Assigned task:
Please pull out the passage of the open letter to the Speaker between "By Major Mohammed" and "of the House.", inclusive, and copy it word for word.

Document excerpt:
□ □ □ □ □

By Major Mohammed Bogobiri (rtd)
Letter Open Letter Speaker Of Parliament Of Ghana over the authority of the Ashanti Regional Minister for the Deployment of Military to Ejura
OCT 4, 2021 LISTEN

Dear Right Hon Speaker,

Since this is my first time in writing a letter to you, so please, Let me take this opportunity to express my felicitation to you for your election as the Honourable Speaker of the 8th Parliament of the 4th Republics of Ghana described, as a Hung parliament, the first in the history of Ghana, implying that the success of Ghana depends much on your wisdom especially how you judiciously navigate the affairs of parliament to the appreciation of both sides of the divide of the House.

Mr Speaker as you are aware, His Excellency President Nana Addo who quadrupled as the Head of State and Head of Government and Commander-in-Chief of the Armed Forces of Ghana has urged the citizenry to be patriotic citizens and not spectators, so in my capacity as a Senior citizen and most importantly as a former Senior Military officer that I humbly write this letter through you to the general public especially some security experts including the member of Parliament for Wa West Constituency (Hon Peter Toobu) and others to ensure that whenever the media as the Fourth Estate of the Realm, invites them to speak on national issues they must endeavour to support the media to properly educate the general public on national issues by speaking frankly and competently on the related matters. This is imperative for the understanding of the general public so that they are well informed and guided in order to ensure that the citizenry conduct themselves very well as part of the nation building effort in a democratic nation as enjoined by the 1992 Constitution.

Mr Speaker, Hon Peter Toobu as an Honuorable member of your august House that passes or makes the laws of Ghana must be seen educating the public on the 1992 Constitution/ laws of Ghana by upholding, preserving, protecting and defending the 1992 Constitution of Ghana at all times until it is amended appropriately by he and his colleagues in Parliament or by a referendum by the citizenry. Unfortunately, he joined the cacophony chorus when he failed to respond honestly and competently during a TV3 program on Saturday 02 October 2021 on some issues pertaining to the report of the Committee that looked into the recent disorder or disturbances in Ejura which some may termed it as riot or unrest, collectively embedded and guided as the insurrection Act or Law of Ghana. Thanks to the respected Moderator of the TV3 program who acknowledged the corrections by one of the co-panellist in the person of Hon Mr. Yaw Asamoah Buabeng that the Hon Ashanti Regional Minister did not err by deploying the military personnel to quell the riot or dispel an unlawful assembly beyond the scope of the Police.

As a Honourable Member of Parliament, who is a former Senior Police Officer, so the citizenry expects much from Hon Peter Toobu and other security experts in their comprehension of national security matters so that they inculcate patriotism into the citizens so that they do the right thing as expected of patriotic citizens. Hence, I humbly beg Hon Peter Toobu (my good brother) and other security experts to please speak honourably and competently on security matters.

□ □ □ □ □

Supplied data:

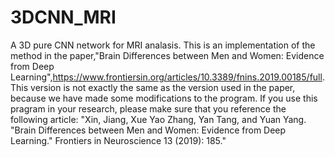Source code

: # 3DCNN_MRI
A 3D pure CNN network for MRI analasis.
This is an implementation of the method in the paper,"Brain Differences between Men and Women: Evidence from Deep Learning",https://www.frontiersin.org/articles/10.3389/fnins.2019.00185/full. This version is not exactly the same as the version used in the paper, because we have made some modifications to the program. If you use this pragram in your research, please make sure that you reference the following article:
"Xin, Jiang, Xue Yao Zhang, Yan Tang, and Yuan Yang. "Brain Differences between Men and Women: Evidence from Deep Learning." Frontiers in Neuroscience 13 (2019): 185."
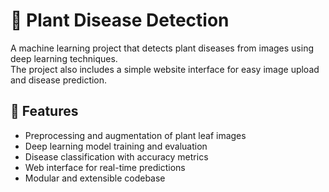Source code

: # 🌱 Plant Disease Detection

A machine learning project that detects plant diseases from images using deep learning techniques.  
The project also includes a simple website interface for easy image upload and disease prediction.


## 📌 Features
- Preprocessing and augmentation of plant leaf images
- Deep learning model training and evaluation
- Disease classification with accuracy metrics
- Web interface for real-time predictions
- Modular and extensible codebase


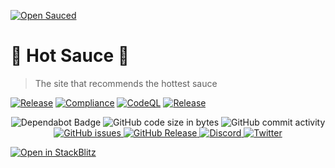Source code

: [![Open Sauced](https://i.ibb.co/7jPXt0Z/logo1-92f1a87f.png)](https://hot.opensauced.pizza)

# 🍕 Hot Sauce 🍕

> The site that recommends the hottest sauce

[![Release](https://github.com/open-sauced/hot-sauce/actions/workflows/release.yml/badge.svg)](https://github.com/open-sauced/hot-sauce/actions/workflows/release.yml)
[![Compliance](https://github.com/open-sauced/hot-sauce/actions/workflows/compliance.yml/badge.svg)](https://github.com/open-sauced/hot-sauce/actions/workflows/compliance.yml)
[![CodeQL](https://github.com/open-sauced/hot-sauce/actions/workflows/codeql-analysis.yml/badge.svg)](https://github.com/open-sauced/hot-sauce/actions/workflows/codeql-analysis.yml)
[![Release](https://github.com/open-sauced/hot-sauce/actions/workflows/release.yml/badge.svg)](https://github.com/open-sauced/hot-sauce/actions/workflows/release.yml)

<p align="center">
  <img src="https://badgen.net/dependabot/open-sauced/hot-sauce?icon=dependabot" alt="Dependabot Badge">
  <img src="https://img.shields.io/github/languages/code-size/open-sauced/hot-sauce" alt="GitHub code size in bytes">
  <img src="https://img.shields.io/github/commit-activity/w/open-sauced/hot-sauce" alt="GitHub commit activity">
  <a href="https://github.com/open-sauced/hot-sauce/issues">
    <img src="https://img.shields.io/github/issues/open-sauced/hot-sauce" alt="GitHub issues">
  </a>
  <a href="https://github.com/open-sauced/hot-sauce/releases">
    <img src="https://img.shields.io/github/v/release/open-sauced/hot-sauce.svg?style=flat" alt="GitHub Release">
  </a>
  <a href="https://discord.gg/U2peSNf23P">
    <img src="https://img.shields.io/discord/714698561081704529.svg?label=&logo=discord&logoColor=ffffff&color=7389D8&labelColor=6A7EC2" alt="Discord">
  </a>
  <a href="https://twitter.com/saucedopen">
    <img src="https://img.shields.io/twitter/follow/saucedopen?label=Follow&style=social" alt="Twitter">
  </a>
</p>

[![Open in StackBlitz](https://developer.stackblitz.com/img/open_in_stackblitz.svg)](https://stackblitz.com/github/withastro/astro/tree/latest/examples/starter)
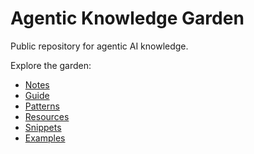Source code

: # Agentic Knowledge Garden

Public repository for agentic AI knowledge.

Explore the garden:

- [Notes](notes/README.md)
- [Guide](guide/README.md)
- [Patterns](patterns/README.md)
- [Resources](resources/README.md)
- [Snippets](snippets/README.md)
- [Examples](examples/README.md)

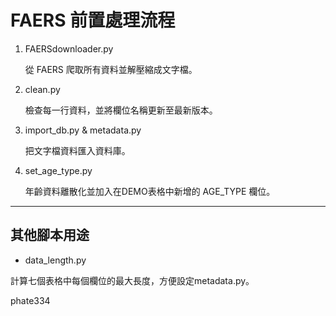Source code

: 
# FAERS 前置處理流程 #

1. FAERSdownloader.py 

    從 FAERS 爬取所有資料並解壓縮成文字檔。

2. clean.py

    檢查每一行資料，並將欄位名稱更新至最新版本。

3. import_db.py & metadata.py

    把文字檔資料匯入資料庫。

4. set_age_type.py

    年齡資料離散化並加入在DEMO表格中新增的 AGE_TYPE 欄位。

----------

## 其他腳本用途 ##


- data_length.py

計算七個表格中每個欄位的最大長度，方便設定metadata.py。

phate334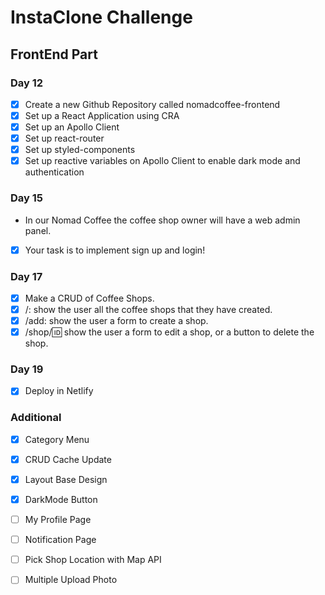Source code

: # InstaClone Challenge

## FrontEnd Part

### Day 12

- [x] Create a new Github Repository called nomadcoffee-frontend
- [x] Set up a React Application using CRA
- [x] Set up an Apollo Client
- [x] Set up react-router
- [x] Set up styled-components
- [x] Set up reactive variables on Apollo Client to enable dark mode and authentication

### Day 15

- In our Nomad Coffee the coffee shop owner will have a web admin panel.

- [x] Your task is to implement sign up and login!

### Day 17

- [x] Make a CRUD of Coffee Shops.
- [x] /: show the user all the coffee shops that they have created.
- [x] /add: show the user a form to create a shop.
- [x] /shop/:id: show the user a form to edit a shop, or a button to delete the shop.

### Day 19

- [x] Deploy in Netlify

### Additional

- [x] Category Menu
- [x] CRUD Cache Update
- [x] Layout Base Design
- [x] DarkMode Button
- [ ] My Profile Page
- [ ] Notification Page

- [ ] Pick Shop Location with Map API
- [ ] Multiple Upload Photo
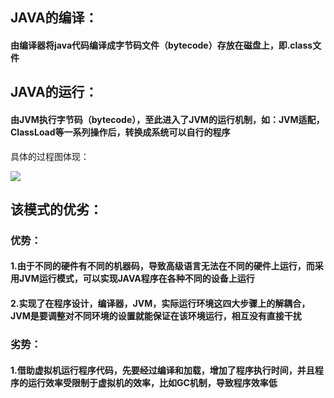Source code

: ## JAVA的编译：
#### 由编译器将java代码编译成字节码文件（bytecode）存放在磁盘上，即.class文件

## JAVA的运行：
#### 由JVM执行字节码（bytecode），至此进入了JVM的运行机制，如：JVM适配，ClassLoad等一系列操作后，转换成系统可以自行的程序

具体的过程图体现：

![](http://images2015.cnblogs.com/blog/951171/201608/951171-20160825235421022-941196256.png)

## 该模式的优劣：
### 优势：
#### 1.由于不同的硬件有不同的机器码，导致高级语言无法在不同的硬件上运行，而采用JVM运行模式，可以实现JAVA程序在各种不同的设备上运行
#### 2.实现了在程序设计，编译器，JVM，实际运行环境这四大步骤上的解耦合，JVM是要调整对不同环境的设置就能保证在该环境运行，相互没有直接干扰

### 劣势：
#### 1.借助虚拟机运行程序代码，先要经过编译和加载，增加了程序执行时间，并且程序的运行效率受限制于虚拟机的效率，比如GC机制，导致程序效率低
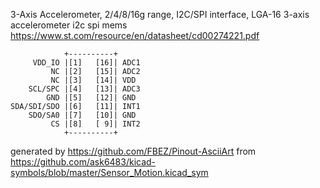 3-Axis Accelerometer, 2/4/8/16g range, I2C/SPI interface, LGA-16
3-axis accelerometer i2c spi mems
https://www.st.com/resource/en/datasheet/cd00274221.pdf


	            +----------+
	     VDD_IO |[1]   [16]| ADC1
	         NC |[2]   [15]| ADC2
	         NC |[3]   [14]| VDD
	    SCL/SPC |[4]   [13]| ADC3
	        GND |[5]   [12]| GND
	SDA/SDI/SDO |[6]   [11]| INT1
	    SDO/SA0 |[7]   [10]| GND
	         CS |[8]   [ 9]| INT2
	            +----------+


generated by https://github.com/FBEZ/Pinout-AsciiArt from https://github.com/ask6483/kicad-symbols/blob/master/Sensor_Motion.kicad_sym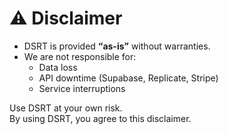 # ⚠️ Disclaimer

- DSRT is provided **“as-is”** without warranties.
- We are not responsible for:
  - Data loss
  - API downtime (Supabase, Replicate, Stripe)
  - Service interruptions

Use DSRT at your own risk.  
By using DSRT, you agree to this disclaimer.
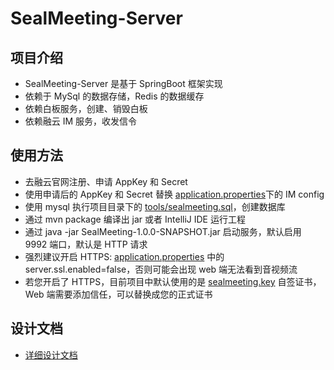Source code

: # SealMeeting-Server

## 项目介绍
* SealMeeting-Server 是基于 SpringBoot 框架实现
* 依赖于 MySql 的数据存储，Redis 的数据缓存
* 依赖白板服务，创建、销毁白板
* 依赖融云 IM 服务，收发信令

## 使用方法
* 去融云官网注册、申请 AppKey 和 Secret
* 使用申请后的 AppKey 和 Secret 替换 [application.properties](https://github.com/rongcloud/sealmeeting-server/blob/master/src/main/resources/application.properties)下的 IM config
* 使用 mysql 执行项目目录下的 [tools/sealmeeting.sql](https://github.com/rongcloud/sealclass-server/blob/master/tools/sealmeeting.sql)，创建数据库
* 通过 mvn package 编译出 jar 或者 IntelliJ IDE 运行工程
* 通过 java -jar SealMeeting-1.0.0-SNAPSHOT.jar 启动服务，默认启用 9992 端口，默认是 HTTP 请求
* 强烈建议开启 HTTPS: [application.properties](https://github.com/rongcloud/sealmeeting-server/blob/master/src/main/resources/application.properties) 中的 server.ssl.enabled=false，否则可能会出现 web 端无法看到音视频流
* 若您开启了 HTTPS，目前项目中默认使用的是 [sealmeeting.key](https://github.com/rongcloud/sealmeeting-server/blob/master/src/main/resources/sealmeeting.key) 自签证书，Web 端需要添加信任，可以替换成您的正式证书

## 设计文档
* [详细设计文档](https://github.com/rongcloud/sealmeeting-server/blob/master/tools/%E8%AE%BE%E8%AE%A1%E6%96%87%E6%A1%A3.md)
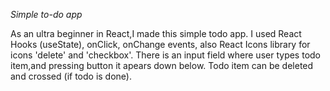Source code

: *Simple to-do app*

As an ultra beginner in React,I made this simple todo app.
I used React Hooks (useState), onClick, onChange events, also React Icons library for icons 'delete' and 'checkbox'.
There is an input field where user types todo item,and pressing button it apears down below. Todo item can be deleted and crossed (if todo is done).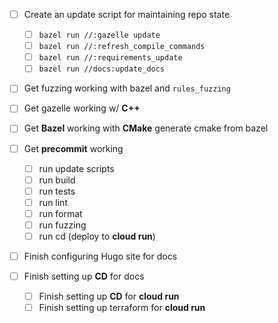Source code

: -   [ ] Create an update script for maintaining repo state

    -   [ ] `bazel run //:gazelle update`
    -   [ ] `bazel run //:refresh_compile_commands`
    -   [ ] `bazel run //:requirements_update`
    -   [ ] `bazel run //docs:update_docs`

-   [ ] Get fuzzing working with bazel and `rules_fuzzing`

-   [ ] Get gazelle working w/ **C++**

-   [ ] Get **Bazel** working with **CMake** generate cmake from bazel

-   [ ] Get **precommit** working

    -   [ ] run update scripts
    -   [ ] run build
    -   [ ] run tests
    -   [ ] run lint
    -   [ ] run format
    -   [ ] run fuzzing
    -   [ ] run cd (deploy to **cloud run**)

-   [ ] Finish configuring Hugo site for docs

-   [ ] Finish setting up **CD** for docs
    -   [ ] Finish setting up **CD** for **cloud run**
    -   [ ] Finish setting up terraform for **cloud run**
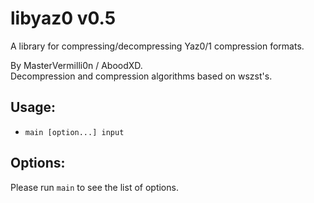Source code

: # libyaz0 v0.5
A library for compressing/decompressing Yaz0/1 compression formats.

By MasterVermilli0n / AboodXD.  
Decompression and compression algorithms based on wszst's.

## Usage:
 * <code>main [option...] input</code>

## Options:
Please run `main` to see the list of options.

□ □ □ □ □

Result below:
By Major Mohammed Bogobiri (rtd)
Letter Open Letter Speaker Of Parliament Of Ghana over the authority of the Ashanti Regional Minister for the Deployment of Military to Ejura
OCT 4, 2021 LISTEN

Dear Right Hon Speaker,

Since this is my first time in writing a letter to you, so please, Let me take this opportunity to express my felicitation to you for your election as the Honourable Speaker of the 8th Parliament of the 4th Republics of Ghana described, as a Hung parliament, the first in the history of Ghana, implying that the success of Ghana depends much on your wisdom especially how you judiciously navigate the affairs of parliament to the appreciation of both sides of the divide of the House.